This section means to help newbies to systematically progress the learning path This surely has confused newbies even some veteran. What mode should be chosen? Helicopter moves to the direction which the swash plate tilts towards, this is a basic knowledge and now place a heli in front of the pilot with tail in, test the cyclic input to see what happens to the cyclic..... So obvious, in mode 2 and mode 3, the swashplate tilts to the direction where the cyclic stick moves, the pilot needs only one stick to a full cyclic control and this can easily become intuitive.Different from mode 2 and 3, the other modes (1,4) break the cyclic control into two different sticks, a complete cyclic movement needs two hands together; thus a newbie needs to spend a short spilt second to "think" of the coordination prior to move.
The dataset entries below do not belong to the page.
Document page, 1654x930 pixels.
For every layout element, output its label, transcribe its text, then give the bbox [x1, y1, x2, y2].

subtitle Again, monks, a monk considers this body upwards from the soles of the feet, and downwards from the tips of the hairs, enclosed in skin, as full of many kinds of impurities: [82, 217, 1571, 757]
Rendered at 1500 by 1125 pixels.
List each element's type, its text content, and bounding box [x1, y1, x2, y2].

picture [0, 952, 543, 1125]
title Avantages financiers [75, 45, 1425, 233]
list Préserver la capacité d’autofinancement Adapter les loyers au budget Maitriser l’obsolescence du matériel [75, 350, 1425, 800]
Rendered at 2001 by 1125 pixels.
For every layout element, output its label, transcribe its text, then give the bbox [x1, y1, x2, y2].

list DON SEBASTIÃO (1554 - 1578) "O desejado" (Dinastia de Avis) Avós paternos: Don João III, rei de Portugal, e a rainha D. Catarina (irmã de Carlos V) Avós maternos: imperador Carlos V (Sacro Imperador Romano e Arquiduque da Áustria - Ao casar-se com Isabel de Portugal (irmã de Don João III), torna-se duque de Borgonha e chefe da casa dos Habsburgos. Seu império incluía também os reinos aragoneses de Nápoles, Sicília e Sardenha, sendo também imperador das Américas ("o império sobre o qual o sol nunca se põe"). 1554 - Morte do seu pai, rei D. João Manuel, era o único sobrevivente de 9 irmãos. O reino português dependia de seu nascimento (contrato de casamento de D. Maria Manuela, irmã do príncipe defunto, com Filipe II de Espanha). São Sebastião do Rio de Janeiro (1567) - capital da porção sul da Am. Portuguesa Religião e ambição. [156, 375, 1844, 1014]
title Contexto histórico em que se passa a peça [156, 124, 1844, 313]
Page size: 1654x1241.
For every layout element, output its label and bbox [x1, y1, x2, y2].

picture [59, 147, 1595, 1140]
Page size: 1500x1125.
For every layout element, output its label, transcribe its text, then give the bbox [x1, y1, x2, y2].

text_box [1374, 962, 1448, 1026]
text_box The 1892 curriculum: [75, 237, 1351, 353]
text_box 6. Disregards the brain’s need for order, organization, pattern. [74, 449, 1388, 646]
This hinders the pilot to make a quick judgement to correct the cyclic against wind to maintain a good hover. Besides, I have heard and seen a lot of pilot swtich from mode 1 to mode 2 but not heard of any going the other way around ...
Obviously this is what you can not get away with. Taking off needs a lot of pracitce, starting with, getting use to control the spool up.
Till you are confident, you can now try to take off, make sure you have good control on the throttle cut switch, use it when you are not sure, cut the throttle and drop the heli and to minimze damage.
It is a good idea to fully use a good flight simulator for practice, you can practice in all weather, without a three hours drive and extremely safe. Fly often in a sim to familiar yourself with all round hovering to start with. Even spend an hour on sim before going to the field... Points to note ...practice a sim should take utmost care as flying a real deal, not flying over head, always keep sufficient distance ...... take all precaution as you would do in the field. Also, use discipline as one would in the field, plan what to practice and stay with it, make sure you can take away what you wanted to take.
This is the most basic skill, important but not difficult, all it takes is a lot of practice. Imagine placing a pin ball on a piece of glass trying to keep it in one spot, proactive constant, delicated small input is surely better than reactive control. In mode 2 and mode 3, take the heli off to a hovering pitch, take your hand off the collective stick and practice hovering with the cyclic only, keep on for as long as possible. When confident, try moving the heli slowly into different directions in a control manner. Same can be used to invert hover practice
1. In a hover, move the heli from left to right with nose out, stop and hover when the heli arrived at the right 2. move the heli back to the left with nose out to where it started, repeat step and two till confident 3. Start from left moving to right with nose out, half way, input a small right rudder to slowly turn nose right and for a short travel, come to an hover and turn nose out 4. Start from right to left with nose out and half way, input a small left rudder to slowly turn nose left for a short travel, hover and turn nose out 5. repeat step 4 and 5 then you have nose out figure eight
Once you are confidence with figure eight, your next is 360 degrees hovering. Practice very often in the sim on hovering but now, sub-trim the rudder to approximately 3 second a turn, do it on both directions and then invert. Try as possible to keep the heli in the same spot. Also, you want to pick up backward figure eight, upright and invert. You are now free to choose what to practice.